PFS with nivolumab and everolimus was similar through 6 months, after which the Kaplan-Meier curves separated, favoring nivolumab with extended follow-up (HR, 0.84; 95% CI, 0.72–0.99; P=.0331; Fig. 1B). The 36-, 48-month, and 60-month PFS probabilities (95% CI) with nivolumab versus everolimus were 9% (6–12) versus 2% (1–4), 6% (4–9) versus 1% (0–3), and 5% (3–8) versus 1% (0–3), respectively.

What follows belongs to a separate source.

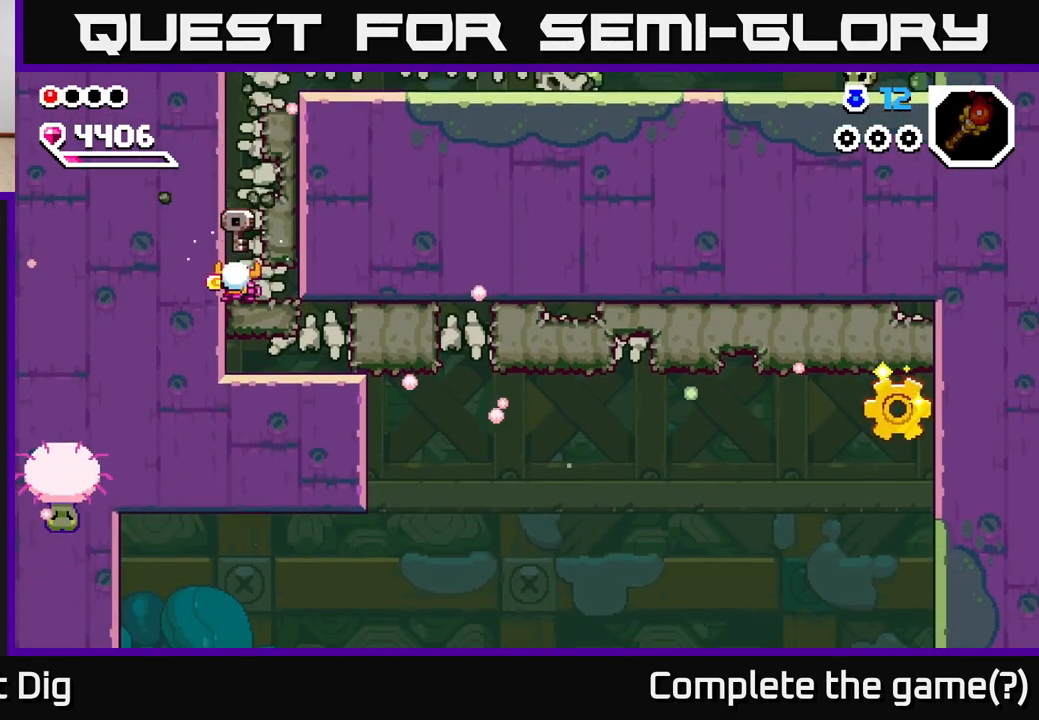
{"buttons": [], "left_stick": "center", "right_stick": "center", "events": [[50, "X", "down"], [183, "X", "up"], [383, "left_stick", "center"]]}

ORR (95% CI) was 22.9% (18.9–27.3) with nivolumab and 4.1% (2.4–6.5) with everolimus (odds ratio 6.86; 95% CI, 4.01–11.74; P<.0001; Table 1). Complete response was observed in 1.0% (n=4) of patients in the nivolumab group versus 0.5% (n=2) in the everolimus group, while partial response was seen in 22.0% (n=90) of the nivolumab-treated patients versus 3.6% (n=15) of the everolimus-treated patients.

TABLE 1.

Best Overall Response and Objective Response Rates

	Nivolumab (n=410)	Everolimus (n=411)	Crossover to nivolumab (n=65)
Objective response rate, n (%) 95% CI	94 (22.9) 18.9–27.3	17 (4.1) 2.4–6.5	5 (7.7) 2.5–17.0
Odds ratio (95% CI)	6.86 (4.0–11.7)		–
Best overall response, n (%)
Complete response	4 (1.0)	2 (0.5)	1 (1.5)
Partial response	90 (22.0)	15 (3.6)	4 (6.2)
Stable disease	140 (34.1)	224 (54.5)	3 (4.6)
Progressive disease	142 (34.6)	106 (25.8)	49 (75.4)
Unable to determine	34 (8.3)	64 (15.6)	8 (12.3)
Ongoing response, n/N (%)	26/94 (27.6)	3/17 (17.6)	2/5 (40.0)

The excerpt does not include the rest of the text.